Friday June 17, 1887
Jervis McEntee Diary Entry, June 17, 1887, from the Jervis McEntee papers, 1850-1905, in the Archives of American Art, Smithsonian Institution
Friday, June 17, 1887 We passed a hot, close night and I feel weak and discouraged this morning. Have that awful, swimming, unsteady feeling, still I have picked the peas and keep about, but every thing is a worry and a burden. We are in the midst of the cherries. Two men came to buy them on the trees yesterday but we had agreed to let Henry and Josephine pick and sell them for half the proceeds.

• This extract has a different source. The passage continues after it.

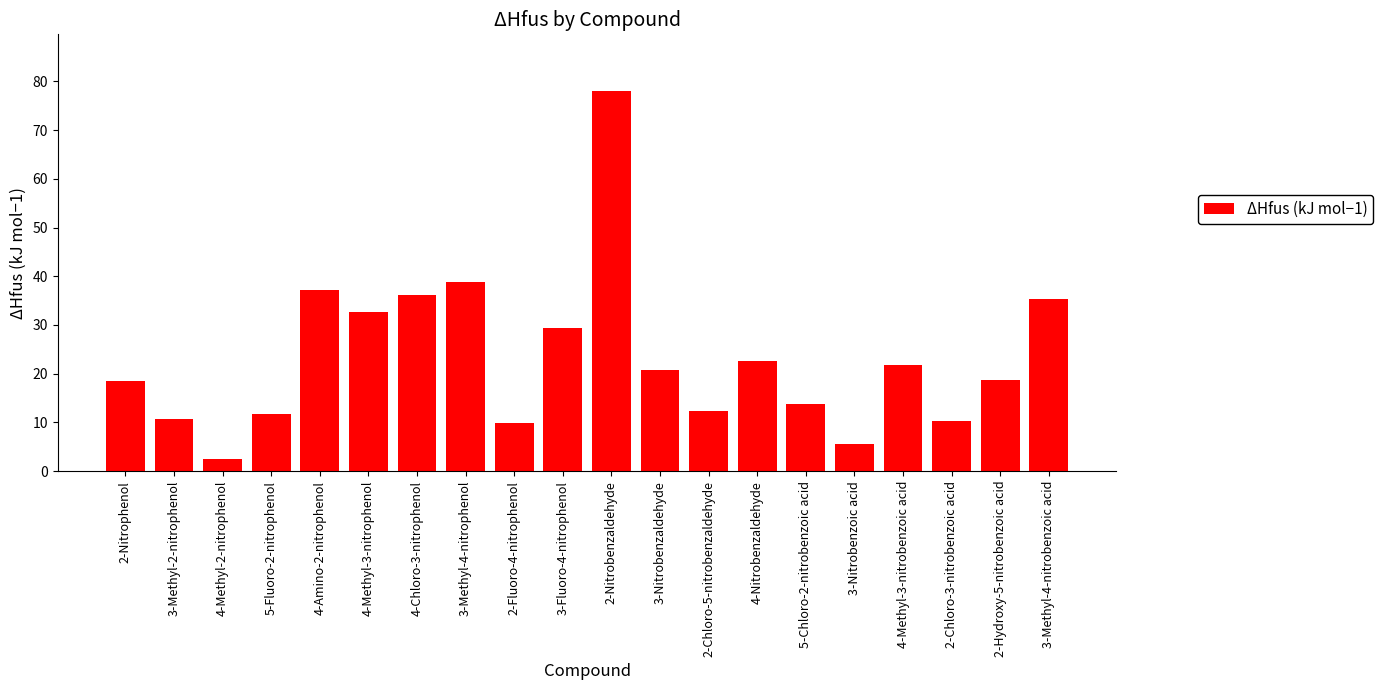

What is the sum of all values?

466.6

I cant do any thing towards it and dont care if they rot on the trees. Too much to look after is about as bad as too little. I had a letter from Whittredge yesterday telling me about lining and mounting studies. He let Oliver do his and that is what I should have done. I am afraid I have ruined my six I attempted. I went over to my studio and looked again at those I attempted to line and I wish I had let them alone. I cant do anything to them now. I can only think of my helplessness. How dull the days when we cannot be busy. Occupation is necessary for content. When I see how helpless my poor father is I realize what paralysis means, as I never did before. I seem to get more feeble instead of stronger as the day wears on. Sara has given me Bayonia this afternoon. She has gone to Kingston to a tea party of the Managers of the home at Mrs. Humphreys and this evening is going to a Musicale at Mrs. Cantines which I have declined. I could not go if I wished. It has been warm and partially cloudy all day but cooler than last night.